The model projects $u_t$ to prior parameters: $$p(h_t | h_{t-1}, x) = \mathcal{N}(\mu_p(u_t), \sigma_p^2(u_t) I)$$ During training, the posterior network integrates the target label $y$: $$q(h_t | h_{t-1}, x, y) = \mathcal{N}(\mu_q(u_t, y), \sigma_q^2(u_t, y) I)$$ To optimize the variational bounds, GRAM computes the KL divergence using KL Balancing with weight $\alpha$: $$\mathcal{L}{\text{KL}} = \beta \left( \alpha \cdot D{\text{KL}}(q \parallel \text{detach}(p)) + (1 - \alpha) \cdot D_{\text{KL}}(\text{detach}(q) \parallel p) \right)$$ This prevents the prior from collapsing to the posterior too quickly, maintaining diverse exploration.

3. Adaptive Halting (ACT)

During inference, the model projects the latent state $h_t$ to a halting logit. The halting probability at step $t$ is: $$a_t = \sigma(\text{mean}(\text{act_head}(h_t)))$$ The computation stops early at step $t$ if $a_t > 0.5$.


Examples

Complete Training and Generation Workflow

lua
local Gradien = require(game.ReplicatedStorage.Gradien)
local Optim = Gradien.Optim
local Tensor = Gradien.Tensor

-- 1. Create Model
local model = Gradien.Experimental.Models.GRAM({
    embedDim = 32,
    vocabSize = 4,
    K = 2,
    T = 2,
    useAttention = false
})

local optimizer = Optim.AdamW(model:parameters(), 0.001)
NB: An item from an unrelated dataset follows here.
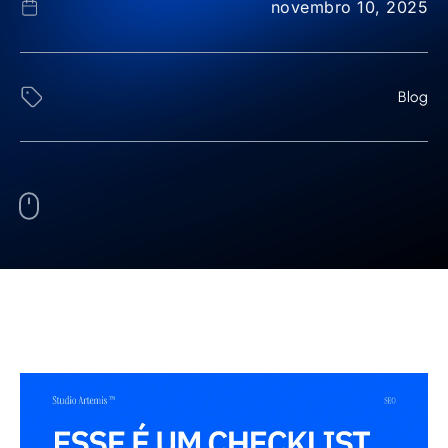
novembro 10, 2025
Blog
-- 2. Training Step (Posterior Tracking)
model:train(true)

local inputState = Tensor.randn({32, 1}, true) -- [embedDim, L]
local targetAction = Tensor.zeros({4, 1}, false) -- One-hot target [vocabSize, L]
targetAction._storage[2] = 1.0 -- Target action index 2

-- Forward pass in posterior mode (passing target targetAction)
local logits = model:forward(inputState, targetAction)

-- Compute loss (e.g., Mean Squared Error or CrossEntropy)
local diff = Tensor.zeros(logits._shape, true)
for i = 1, #logits._storage do
    diff._storage[i] = logits._storage[i] - targetAction._storage[i]
end
local loss = Tensor.fromArray({0}, {1}, true)
for i = 1, #diff._storage do
    loss._storage[1] = loss._storage[1] + diff._storage[i] * diff._storage[i]
end

-- Backward pass & Optimize
loss:backward()
optimizer:step()
optimizer:zeroGrad()

-- 3. Inference and Width-Scaling (Best-of-N Trajectories)
model:train(false)

local evalState = Tensor.randn({32, 1}, false)
local bestLogits, bestReward = model:generate(evalState, 8)

print("Best Trajectory LPRM Score:", bestReward)